Normed Division Ring is Field iff Completion is Field

Theorem

Let $\struct {R, \norm {\, \cdot \,} }$ be a normed division ring.

Let $\struct {R', \norm {\, \cdot \,}' }$ be a normed division ring completion of $\struct {R, \norm {\, \cdot \,} }$

Then:

$R$ is a field if and only if $R'$ is a field.

Proof

By the definition of a normed division ring completion then:

$(1): \quad$ there exists a distance-preserving ring monomorphism $\phi: R \to R'$.

$(2): \quad$ $\struct {R', \norm {\, \cdot \,}' }$ is a complete metric space.

$(3): \quad$ The image $\phi \sqbrk R$ of $\phi$ is a dense subspace in $\struct {R', \norm {\, \cdot \,}' }$.

By image of a ring homomorphism is a subring then $\phi \sqbrk R$ is a subring of $R'$ and $\phi: R \to \phi \sqbrk R$ is an isomorphism.

Necessary Condition

Let $x', y' \in R'$.

By the definition of a dense subset then $\map \cl {\phi \sqbrk R} = R'$.

Recorded data ::

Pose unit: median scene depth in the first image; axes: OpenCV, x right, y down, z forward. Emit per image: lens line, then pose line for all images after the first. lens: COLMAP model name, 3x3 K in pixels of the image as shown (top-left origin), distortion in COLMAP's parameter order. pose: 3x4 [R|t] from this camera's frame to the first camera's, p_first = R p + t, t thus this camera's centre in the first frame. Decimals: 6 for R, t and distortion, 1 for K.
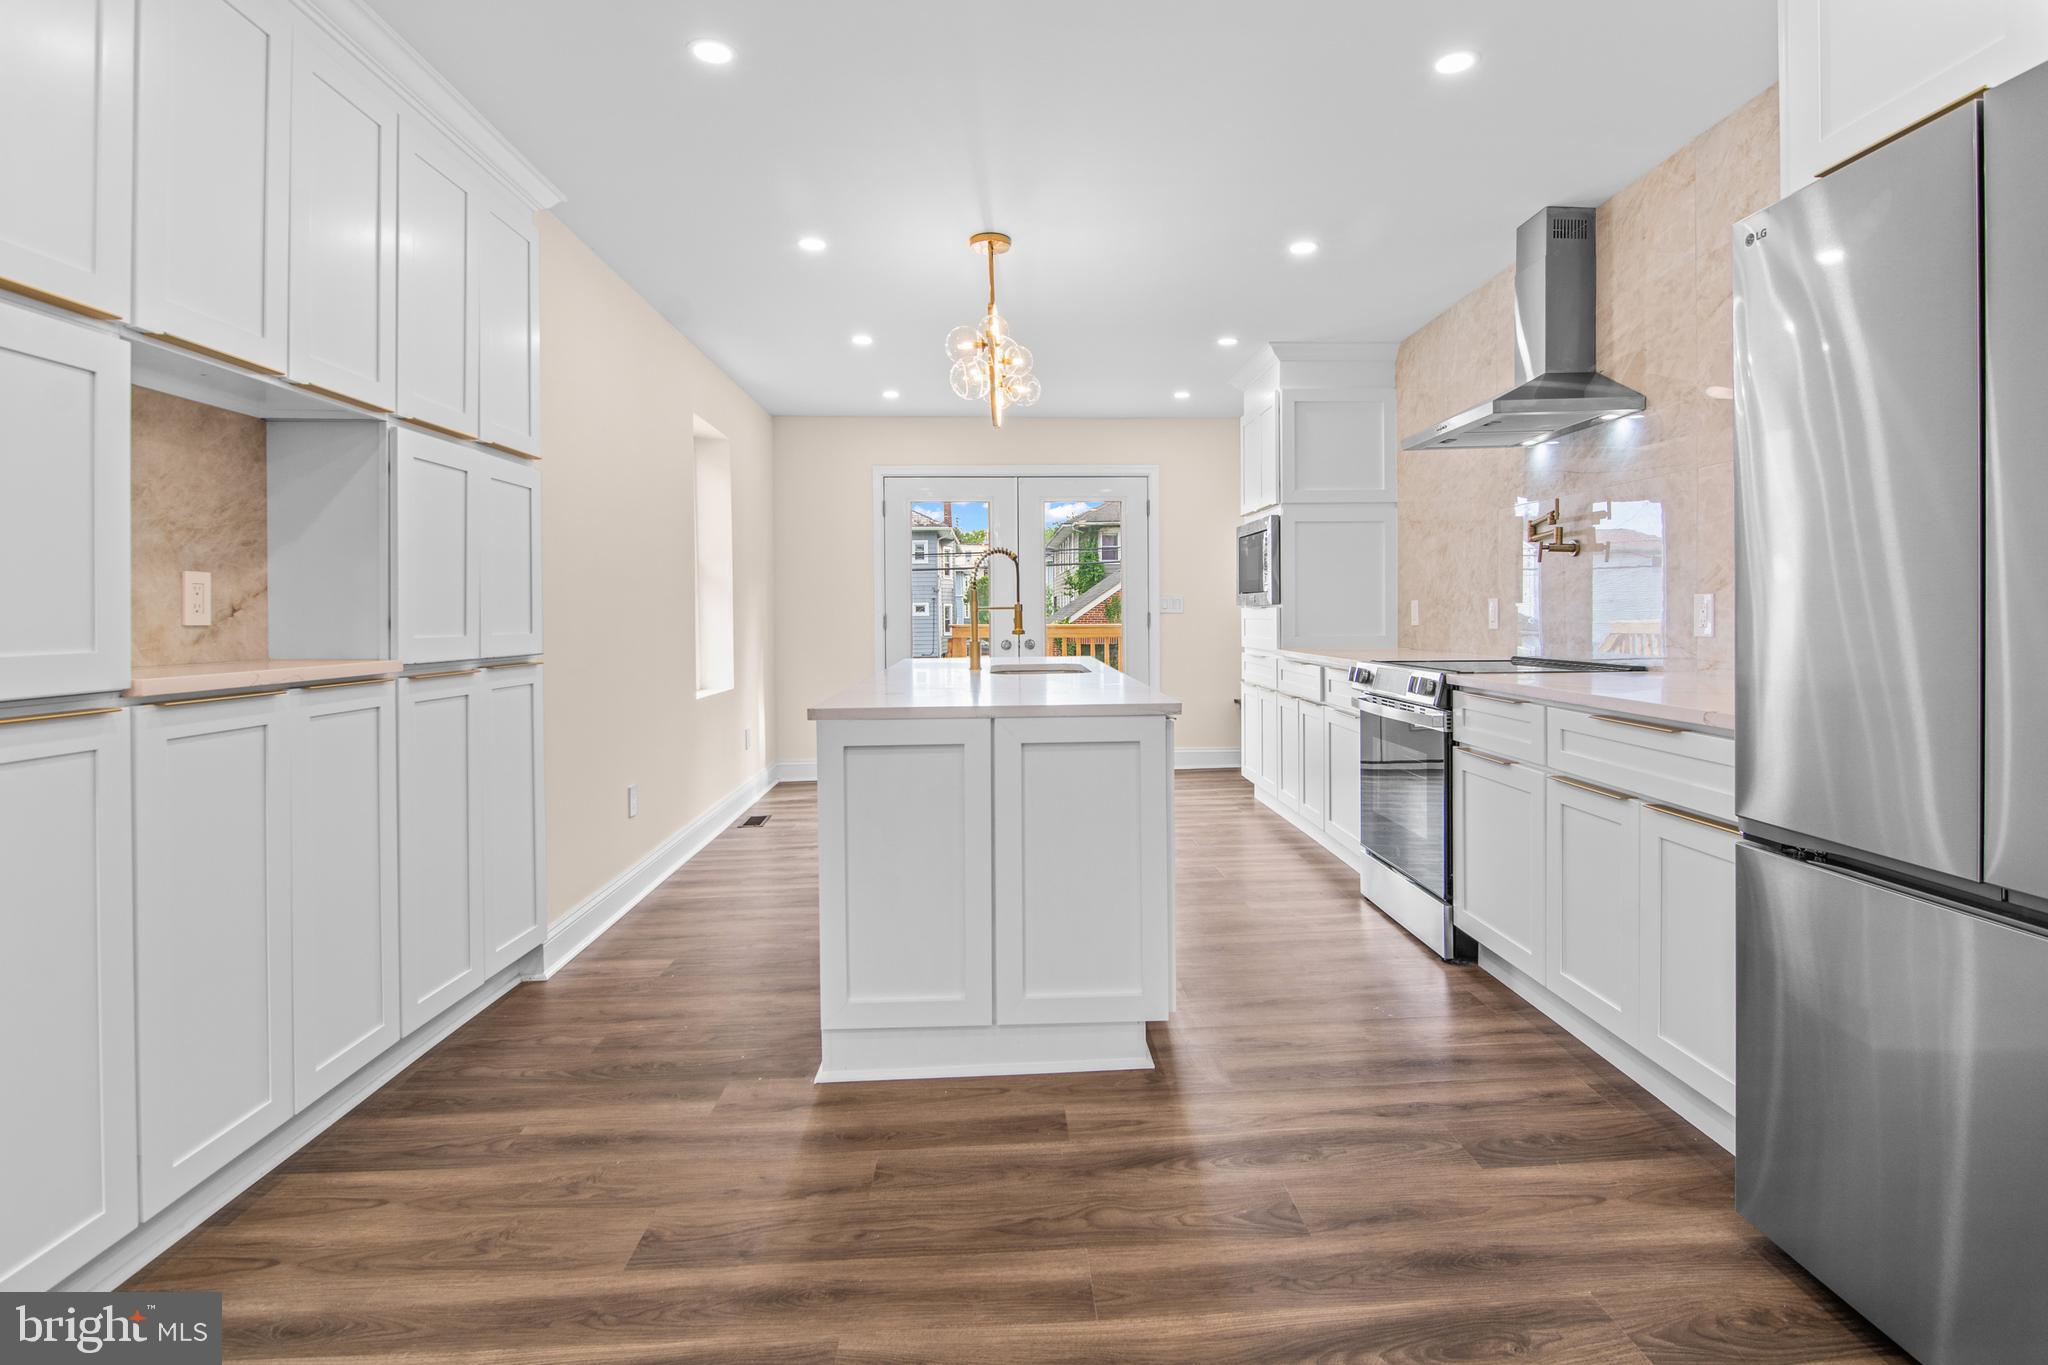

Problem set ::
1 – Repeat the passage of the normed division ring proof from "By image of" up to and including "Let $x', y' \in R'$.".
2 – In the normed division ring proof, what reason is given for the closure of the image of φ being all of R′? Answer in one to three sentences.

Task solutions ::
1 –
By image of a ring homomorphism is a subring then $\phi \sqbrk R$ is a subring of $R'$ and $\phi: R \to \phi \sqbrk R$ is an isomorphism.

Necessary Condition

Let $x', y' \in R'$.

2 – The definition of a normed division ring completion makes the image of φ a dense subspace of R′. By the definition of a dense subset, the closure of that image is therefore R′.